«Наши» и «не наши». Письма русского (сборник) - стр. 73
Перехожу ко вреду, который мы сделали бедной Серафиме.
Ошибка, сделанная нами, опять-таки родовая ошибка всех утопий и идеализмов. Верно схватывая одну сторону вопроса, обыкновенно не обращается никакого внимания, к чему эта сторона приросла и можно ли ее отделить, – никакого внимания на глубокое сплетение жил, связывающих дикое мясо со всем организмом. Мы всё еще по-христиански думаем, что стоит сказать хромому: «Возьми одр твой и ступай», он и пойдет.
Мы разом перебросили затворницу Серафиму – Серафиму полудикую, не видавшую людей, – из ее одиночества в наш круг. Ее оригинальность нравилась, мы хотели ее сберечь и обломили последнюю возможность развития, отняли у нее охоту к нему, уверив ее, что и так хорошо. Но оставаться просто по-прежнему ей самой не хотелось. Что же вышло? Мы – революционеры, социалисты, защитники женского освобождения – сделали из наивного, преданного, простодушного существа московскую мещанку!
Не так ли Конвент, якобинцы и сама коммуна сделали из Франции мещанина, из Парижа – épicier?[74]
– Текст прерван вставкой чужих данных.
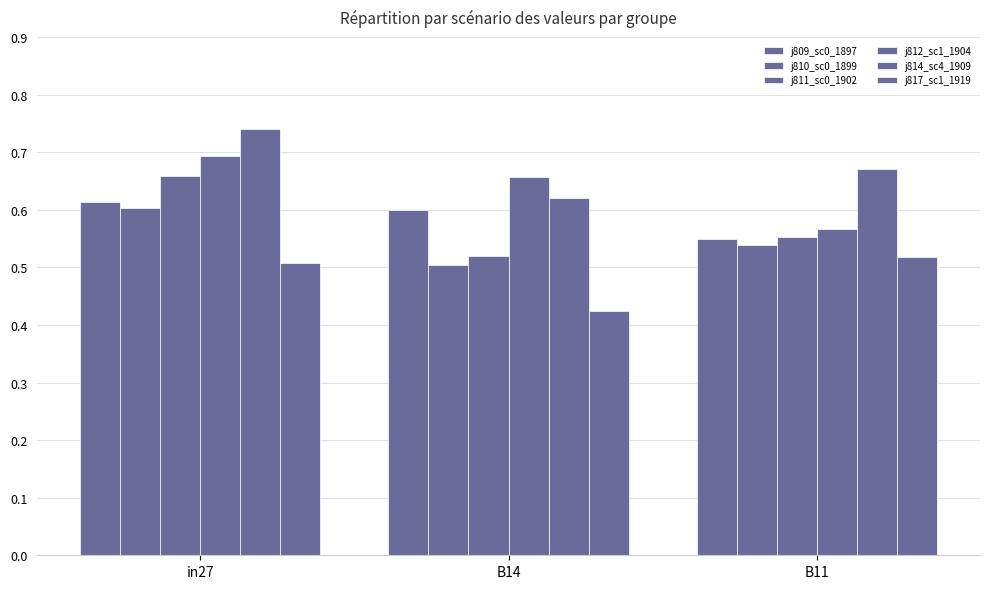

How many categories are shown in the chart?

3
Первый дом, открывшийся с любовью, с теплотой сердца, был наш дом. Natalie поехала к ней и силой привезла к нам. С год времени Серафима держалась тихо и дичилась чужих; пугливая и застенчивая, как прежде, она была полна тогда своего рода народной поэзией. Ни малейшего желания обращать на себя внимание своей странностью – напротив, желание, чтоб ее не заметили. Как дитя, как слабый зверок, она прибегала под крыло Natalie; ее преданности тогда не было границ. Часы целые любила она играть с Сашей и рассказывала ему и нам подробности своего ребячества, своей жизни у раскольников, своих горестей в ученье, т. е. в мастерской.
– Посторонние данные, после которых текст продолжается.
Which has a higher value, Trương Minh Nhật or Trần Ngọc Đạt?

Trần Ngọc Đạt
Она сделалась игрушкой нашего круга – это наконец ей понравилось; она поняла, что ее положение, что она сама оригинальны, и с этой минуты она пошла ко дну… Никто не удержал ее. Одна Natalie серьезно думала о том, чтоб развить ее. Серафима не принадлежала к гуртовым натурам, ее миновали множество дрянных недостатков – она не любила рядиться, была равнодушна к роскоши, к дорогим вещам, к деньгам, лишь бы Кетчер не чувствовал нужды, был бы доволен, до остального ей не было дела. Сначала Серафима любила долго-долго говорить с Natalie и верила ей, кротко слушала ее советы и старалась им следовать… Но, оглядевшись, обжившись в нашем круге и, может, подстрекаемая другими, тешившимися ее странностями, она начала показывать страдательную оппозицию и на всякое замечание говорила далеко не наивно: «Уж я такая несчастная… где мне меняться да переделываться? Видно, уж такая глупая и бесталанная и в могилку сойду». В этих словах с ведома или без ведома звучало задетое самолюбие. Она перестала себя чувствовать свободной у нас, реже и реже ходила она к нам. «Бог с ней, с Н. А., – говорила она, – разлюбила она меня, бедную». Панибратство, пансионская фамильярность были чужды Natalie, в ней во всем преобладал элемент покойной глубины и великого эстетического чувства. Серафима не поняла смысла разницы в обхождении с нею Natalie и других и забыла, кто первый протянул ей руку и прижал к сердцу; вместе с ней отдалился и Кетчер, все больше и больше угрюмый и раздражительный.